Saved data entries
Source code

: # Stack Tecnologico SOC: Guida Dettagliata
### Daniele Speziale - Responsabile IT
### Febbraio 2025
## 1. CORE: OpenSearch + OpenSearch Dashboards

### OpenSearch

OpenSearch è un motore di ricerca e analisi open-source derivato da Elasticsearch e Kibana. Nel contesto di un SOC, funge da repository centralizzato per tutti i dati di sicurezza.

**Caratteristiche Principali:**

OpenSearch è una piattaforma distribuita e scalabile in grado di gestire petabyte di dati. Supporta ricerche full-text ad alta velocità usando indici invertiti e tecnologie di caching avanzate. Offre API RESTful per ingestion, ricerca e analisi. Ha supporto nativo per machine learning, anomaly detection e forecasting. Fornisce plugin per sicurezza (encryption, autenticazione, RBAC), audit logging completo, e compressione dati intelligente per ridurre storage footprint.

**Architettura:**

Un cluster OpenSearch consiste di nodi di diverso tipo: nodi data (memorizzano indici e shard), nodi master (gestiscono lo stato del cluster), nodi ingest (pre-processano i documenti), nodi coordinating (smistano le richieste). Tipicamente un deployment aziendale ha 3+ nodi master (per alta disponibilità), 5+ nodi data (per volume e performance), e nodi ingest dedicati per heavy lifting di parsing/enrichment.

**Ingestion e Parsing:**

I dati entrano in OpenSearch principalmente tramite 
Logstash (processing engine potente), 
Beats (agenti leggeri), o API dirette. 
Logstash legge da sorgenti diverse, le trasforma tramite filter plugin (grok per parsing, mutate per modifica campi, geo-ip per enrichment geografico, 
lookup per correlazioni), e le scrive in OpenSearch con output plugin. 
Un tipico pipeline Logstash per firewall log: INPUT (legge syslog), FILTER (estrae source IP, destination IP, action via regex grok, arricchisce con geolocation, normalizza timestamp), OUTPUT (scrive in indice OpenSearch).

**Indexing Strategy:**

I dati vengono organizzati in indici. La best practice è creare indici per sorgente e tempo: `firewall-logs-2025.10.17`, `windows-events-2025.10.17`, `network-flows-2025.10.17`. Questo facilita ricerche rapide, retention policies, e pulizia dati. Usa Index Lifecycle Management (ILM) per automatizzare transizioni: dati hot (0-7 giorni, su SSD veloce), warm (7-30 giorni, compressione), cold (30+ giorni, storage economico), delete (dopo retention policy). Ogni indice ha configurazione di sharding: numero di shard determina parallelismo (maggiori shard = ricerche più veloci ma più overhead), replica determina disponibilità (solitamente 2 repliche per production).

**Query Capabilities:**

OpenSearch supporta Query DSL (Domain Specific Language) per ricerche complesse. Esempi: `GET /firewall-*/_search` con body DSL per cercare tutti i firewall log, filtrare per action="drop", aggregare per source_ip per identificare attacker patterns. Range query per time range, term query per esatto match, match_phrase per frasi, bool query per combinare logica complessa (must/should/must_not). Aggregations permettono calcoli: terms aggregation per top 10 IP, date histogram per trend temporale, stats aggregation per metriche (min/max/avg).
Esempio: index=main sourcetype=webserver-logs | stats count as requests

Exercise:
The word "plugin" appears on some lines of the data above; count those lines and give only the total.

Expected answer:
3